• **STUDY MATERIAL**
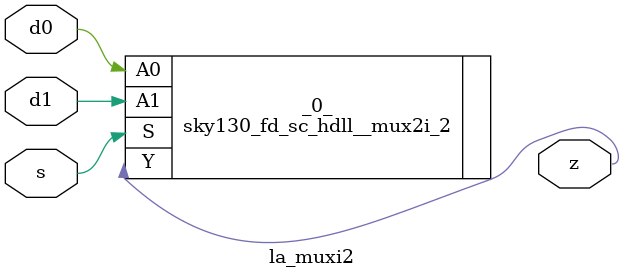
<source format=v>

/* Generated by Yosys 0.44 (git sha1 80ba43d26, g++ 11.4.0-1ubuntu1~22.04 -fPIC -O3) */

(* top =  1  *)
(* src = "inputs/la_muxi2.v:10.1-21.10" *)
module la_muxi2 (
    d0,
    d1,
    s,
    z
);
  (* src = "inputs/la_muxi2.v:13.12-13.14" *)
  input d0;
  wire d0;
  (* src = "inputs/la_muxi2.v:14.12-14.14" *)
  input d1;
  wire d1;
  (* src = "inputs/la_muxi2.v:15.12-15.13" *)
  input s;
  wire s;
  (* src = "inputs/la_muxi2.v:16.12-16.13" *)
  output z;
  wire z;
  sky130_fd_sc_hdll__mux2i_2 _0_ (
      .A0(d0),
      .A1(d1),
      .S (s),
      .Y (z)
  );
endmodule

</source>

• **TRY IT**
The listing above must be printed again exactly, minus its pictures.

• **PROBLEM SOLUTION**
<source format=v>

/* Generated by Yosys 0.44 (git sha1 80ba43d26, g++ 11.4.0-1ubuntu1~22.04 -fPIC -O3) */

(* top =  1  *)
(* src = "inputs/la_muxi2.v:10.1-21.10" *)
module la_muxi2 (
    d0,
    d1,
    s,
    z
);
  (* src = "inputs/la_muxi2.v:13.12-13.14" *)
  input d0;
  wire d0;
  (* src = "inputs/la_muxi2.v:14.12-14.14" *)
  input d1;
  wire d1;
  (* src = "inputs/la_muxi2.v:15.12-15.13" *)
  input s;
  wire s;
  (* src = "inputs/la_muxi2.v:16.12-16.13" *)
  output z;
  wire z;
  sky130_fd_sc_hdll__mux2i_2 _0_ (
      .A0(d0),
      .A1(d1),
      .S (s),
      .Y (z)
  );
endmodule

</source>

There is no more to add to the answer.